■ What is needed
Here is a block of entries. Write out its lines exactly, from the first through the one containing "Yellen flags private".

##### Records provided

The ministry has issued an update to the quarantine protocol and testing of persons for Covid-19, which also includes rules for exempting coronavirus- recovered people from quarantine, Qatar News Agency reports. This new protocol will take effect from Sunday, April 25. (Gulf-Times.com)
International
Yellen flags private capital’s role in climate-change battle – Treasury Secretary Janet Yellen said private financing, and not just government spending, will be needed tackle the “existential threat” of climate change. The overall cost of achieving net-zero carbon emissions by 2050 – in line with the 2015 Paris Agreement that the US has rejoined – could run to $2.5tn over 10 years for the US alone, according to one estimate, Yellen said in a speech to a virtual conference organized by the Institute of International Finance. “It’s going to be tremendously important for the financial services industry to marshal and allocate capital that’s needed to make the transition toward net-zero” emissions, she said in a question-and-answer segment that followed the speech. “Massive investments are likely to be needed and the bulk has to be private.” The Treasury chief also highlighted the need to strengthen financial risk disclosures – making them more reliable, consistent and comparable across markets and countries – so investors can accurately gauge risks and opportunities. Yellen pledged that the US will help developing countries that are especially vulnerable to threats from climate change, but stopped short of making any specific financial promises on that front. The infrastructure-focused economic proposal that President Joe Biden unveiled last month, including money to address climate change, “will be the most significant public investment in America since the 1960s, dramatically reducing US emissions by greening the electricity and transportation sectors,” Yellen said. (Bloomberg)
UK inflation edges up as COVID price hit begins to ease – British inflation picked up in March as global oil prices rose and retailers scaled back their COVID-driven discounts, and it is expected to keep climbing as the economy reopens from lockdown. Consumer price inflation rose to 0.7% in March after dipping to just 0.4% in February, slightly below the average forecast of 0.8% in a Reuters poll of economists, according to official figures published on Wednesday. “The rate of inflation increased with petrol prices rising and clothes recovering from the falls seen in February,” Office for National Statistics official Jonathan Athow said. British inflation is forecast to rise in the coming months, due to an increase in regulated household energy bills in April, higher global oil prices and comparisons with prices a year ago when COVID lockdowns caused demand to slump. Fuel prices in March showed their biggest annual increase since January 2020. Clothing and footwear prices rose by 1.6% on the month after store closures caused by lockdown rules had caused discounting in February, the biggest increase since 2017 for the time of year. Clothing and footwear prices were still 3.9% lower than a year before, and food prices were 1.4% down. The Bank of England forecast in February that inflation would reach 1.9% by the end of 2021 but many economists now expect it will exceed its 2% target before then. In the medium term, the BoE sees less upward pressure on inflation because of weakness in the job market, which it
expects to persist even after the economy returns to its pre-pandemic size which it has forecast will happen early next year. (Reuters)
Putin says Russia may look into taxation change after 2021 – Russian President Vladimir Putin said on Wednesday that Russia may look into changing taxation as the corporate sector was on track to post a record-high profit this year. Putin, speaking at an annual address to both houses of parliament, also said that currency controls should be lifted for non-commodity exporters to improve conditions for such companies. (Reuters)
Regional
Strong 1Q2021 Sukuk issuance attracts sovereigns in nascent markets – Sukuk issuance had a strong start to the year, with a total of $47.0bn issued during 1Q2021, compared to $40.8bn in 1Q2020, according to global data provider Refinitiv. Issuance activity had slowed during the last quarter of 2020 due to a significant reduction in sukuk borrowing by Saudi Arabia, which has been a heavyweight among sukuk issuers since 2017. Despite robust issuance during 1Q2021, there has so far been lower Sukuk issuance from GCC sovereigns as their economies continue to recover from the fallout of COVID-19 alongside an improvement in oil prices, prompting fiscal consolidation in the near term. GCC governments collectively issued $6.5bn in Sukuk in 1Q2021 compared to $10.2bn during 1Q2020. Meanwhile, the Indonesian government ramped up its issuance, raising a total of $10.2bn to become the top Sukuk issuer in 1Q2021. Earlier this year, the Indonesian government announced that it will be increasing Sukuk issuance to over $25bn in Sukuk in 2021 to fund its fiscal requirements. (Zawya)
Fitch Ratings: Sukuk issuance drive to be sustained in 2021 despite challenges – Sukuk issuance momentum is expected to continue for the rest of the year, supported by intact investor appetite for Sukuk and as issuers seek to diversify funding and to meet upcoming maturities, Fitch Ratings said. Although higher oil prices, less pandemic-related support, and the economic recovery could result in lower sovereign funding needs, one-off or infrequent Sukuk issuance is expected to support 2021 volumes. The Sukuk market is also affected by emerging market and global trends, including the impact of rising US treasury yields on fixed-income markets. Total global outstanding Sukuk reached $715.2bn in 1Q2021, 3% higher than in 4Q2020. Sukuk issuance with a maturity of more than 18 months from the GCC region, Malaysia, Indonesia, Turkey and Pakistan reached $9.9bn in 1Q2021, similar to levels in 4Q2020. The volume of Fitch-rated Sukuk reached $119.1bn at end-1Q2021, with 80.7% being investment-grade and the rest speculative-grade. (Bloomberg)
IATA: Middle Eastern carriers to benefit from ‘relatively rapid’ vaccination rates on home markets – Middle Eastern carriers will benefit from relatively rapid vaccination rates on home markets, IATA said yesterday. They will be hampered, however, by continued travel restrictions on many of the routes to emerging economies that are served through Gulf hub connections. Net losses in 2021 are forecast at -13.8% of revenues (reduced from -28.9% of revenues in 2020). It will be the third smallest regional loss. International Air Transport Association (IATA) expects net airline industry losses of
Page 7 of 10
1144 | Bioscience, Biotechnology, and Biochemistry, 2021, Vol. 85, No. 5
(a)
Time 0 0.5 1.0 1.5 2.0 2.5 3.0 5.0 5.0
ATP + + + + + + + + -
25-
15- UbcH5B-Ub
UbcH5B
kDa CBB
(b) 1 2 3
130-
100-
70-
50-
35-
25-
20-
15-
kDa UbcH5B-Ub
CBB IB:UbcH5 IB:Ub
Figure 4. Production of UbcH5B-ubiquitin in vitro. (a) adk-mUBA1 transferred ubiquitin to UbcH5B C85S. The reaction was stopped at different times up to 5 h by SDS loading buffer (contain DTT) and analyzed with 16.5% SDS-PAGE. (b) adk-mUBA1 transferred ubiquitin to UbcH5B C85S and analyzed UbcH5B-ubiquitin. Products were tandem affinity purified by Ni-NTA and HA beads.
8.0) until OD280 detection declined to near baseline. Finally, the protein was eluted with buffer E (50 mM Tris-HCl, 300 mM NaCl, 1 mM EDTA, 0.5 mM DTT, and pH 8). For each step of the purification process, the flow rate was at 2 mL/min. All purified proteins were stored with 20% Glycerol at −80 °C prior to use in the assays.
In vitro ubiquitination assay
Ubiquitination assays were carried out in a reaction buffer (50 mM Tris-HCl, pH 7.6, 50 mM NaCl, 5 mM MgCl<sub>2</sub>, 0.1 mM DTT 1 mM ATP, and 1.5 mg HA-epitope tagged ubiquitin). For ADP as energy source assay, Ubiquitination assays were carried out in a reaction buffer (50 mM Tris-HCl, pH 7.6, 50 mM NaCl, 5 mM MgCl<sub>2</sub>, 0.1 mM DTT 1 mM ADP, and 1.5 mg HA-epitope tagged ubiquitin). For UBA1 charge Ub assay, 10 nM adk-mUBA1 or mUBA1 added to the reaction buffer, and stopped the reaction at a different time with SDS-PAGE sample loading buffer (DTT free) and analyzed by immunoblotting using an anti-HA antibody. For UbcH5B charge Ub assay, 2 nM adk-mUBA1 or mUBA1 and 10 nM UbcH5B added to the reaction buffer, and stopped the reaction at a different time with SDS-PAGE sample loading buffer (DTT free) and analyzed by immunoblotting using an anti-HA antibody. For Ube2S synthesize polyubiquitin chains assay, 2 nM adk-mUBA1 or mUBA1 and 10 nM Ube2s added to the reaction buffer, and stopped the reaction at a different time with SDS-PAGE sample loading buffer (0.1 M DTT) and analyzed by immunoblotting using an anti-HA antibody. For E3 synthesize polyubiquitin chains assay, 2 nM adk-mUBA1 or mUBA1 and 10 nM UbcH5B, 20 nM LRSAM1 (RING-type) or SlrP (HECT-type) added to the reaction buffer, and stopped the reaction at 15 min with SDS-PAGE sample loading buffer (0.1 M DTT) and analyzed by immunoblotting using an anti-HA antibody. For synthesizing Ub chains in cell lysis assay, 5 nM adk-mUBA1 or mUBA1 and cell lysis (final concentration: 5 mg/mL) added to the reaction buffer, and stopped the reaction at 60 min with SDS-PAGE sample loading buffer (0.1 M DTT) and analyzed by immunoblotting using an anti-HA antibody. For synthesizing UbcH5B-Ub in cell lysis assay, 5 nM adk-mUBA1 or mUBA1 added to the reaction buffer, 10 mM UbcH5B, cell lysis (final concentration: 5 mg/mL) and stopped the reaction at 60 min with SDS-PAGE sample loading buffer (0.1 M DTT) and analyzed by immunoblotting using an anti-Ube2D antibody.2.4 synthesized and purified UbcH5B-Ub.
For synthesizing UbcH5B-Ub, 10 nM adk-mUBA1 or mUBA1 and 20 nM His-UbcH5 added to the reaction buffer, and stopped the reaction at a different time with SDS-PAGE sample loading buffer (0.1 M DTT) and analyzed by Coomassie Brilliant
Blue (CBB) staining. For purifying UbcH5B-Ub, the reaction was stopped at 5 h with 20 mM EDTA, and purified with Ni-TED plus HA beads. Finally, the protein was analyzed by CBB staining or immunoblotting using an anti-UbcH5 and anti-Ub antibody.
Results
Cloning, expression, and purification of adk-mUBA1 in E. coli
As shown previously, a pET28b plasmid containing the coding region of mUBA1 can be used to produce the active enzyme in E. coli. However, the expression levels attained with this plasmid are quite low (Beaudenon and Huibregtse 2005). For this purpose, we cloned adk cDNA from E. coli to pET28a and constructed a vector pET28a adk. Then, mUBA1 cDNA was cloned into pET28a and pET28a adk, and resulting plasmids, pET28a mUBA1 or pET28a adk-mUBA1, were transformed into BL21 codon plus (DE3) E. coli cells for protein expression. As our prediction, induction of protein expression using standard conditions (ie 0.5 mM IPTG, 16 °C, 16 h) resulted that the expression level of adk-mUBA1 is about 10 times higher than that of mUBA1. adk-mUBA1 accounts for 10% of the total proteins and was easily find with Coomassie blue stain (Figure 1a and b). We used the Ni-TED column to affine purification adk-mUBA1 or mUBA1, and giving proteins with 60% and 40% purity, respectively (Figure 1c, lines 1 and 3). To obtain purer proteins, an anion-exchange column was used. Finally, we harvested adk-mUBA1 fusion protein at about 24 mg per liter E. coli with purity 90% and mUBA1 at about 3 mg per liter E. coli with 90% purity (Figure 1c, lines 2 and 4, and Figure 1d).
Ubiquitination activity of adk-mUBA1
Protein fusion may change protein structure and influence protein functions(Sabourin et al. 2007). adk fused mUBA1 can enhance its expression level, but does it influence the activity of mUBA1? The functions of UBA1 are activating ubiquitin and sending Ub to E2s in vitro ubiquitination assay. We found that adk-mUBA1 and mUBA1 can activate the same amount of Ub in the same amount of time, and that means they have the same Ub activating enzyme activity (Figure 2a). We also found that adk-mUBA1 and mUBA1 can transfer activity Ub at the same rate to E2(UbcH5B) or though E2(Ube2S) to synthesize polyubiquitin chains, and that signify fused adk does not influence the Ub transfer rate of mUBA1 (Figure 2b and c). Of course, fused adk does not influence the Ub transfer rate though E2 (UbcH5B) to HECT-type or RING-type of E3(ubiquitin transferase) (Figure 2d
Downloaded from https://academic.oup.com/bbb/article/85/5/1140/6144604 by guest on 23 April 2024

##########

■ Answer to the problem
The ministry has issued an update to the quarantine protocol and testing of persons for Covid-19, which also includes rules for exempting coronavirus- recovered people from quarantine, Qatar News Agency reports. This new protocol will take effect from Sunday, April 25. (Gulf-Times.com)
International
Yellen flags private capital’s role in climate-change battle – Treasury Secretary Janet Yellen said private financing, and not just government spending, will be needed tackle the “existential threat” of climate change. The overall cost of achieving net-zero carbon emissions by 2050 – in line with the 2015 Paris Agreement that the US has rejoined – could run to $2.5tn over 10 years for the US alone, according to one estimate, Yellen said in a speech to a virtual conference organized by the Institute of International Finance. “It’s going to be tremendously important for the financial services industry to marshal and allocate capital that’s needed to make the transition toward net-zero” emissions, she said in a question-and-answer segment that followed the speech. “Massive investments are likely to be needed and the bulk has to be private.” The Treasury chief also highlighted the need to strengthen financial risk disclosures – making them more reliable, consistent and comparable across markets and countries – so investors can accurately gauge risks and opportunities. Yellen pledged that the US will help developing countries that are especially vulnerable to threats from climate change, but stopped short of making any specific financial promises on that front. The infrastructure-focused economic proposal that President Joe Biden unveiled last month, including money to address climate change, “will be the most significant public investment in America since the 1960s, dramatically reducing US emissions by greening the electricity and transportation sectors,” Yellen said. (Bloomberg)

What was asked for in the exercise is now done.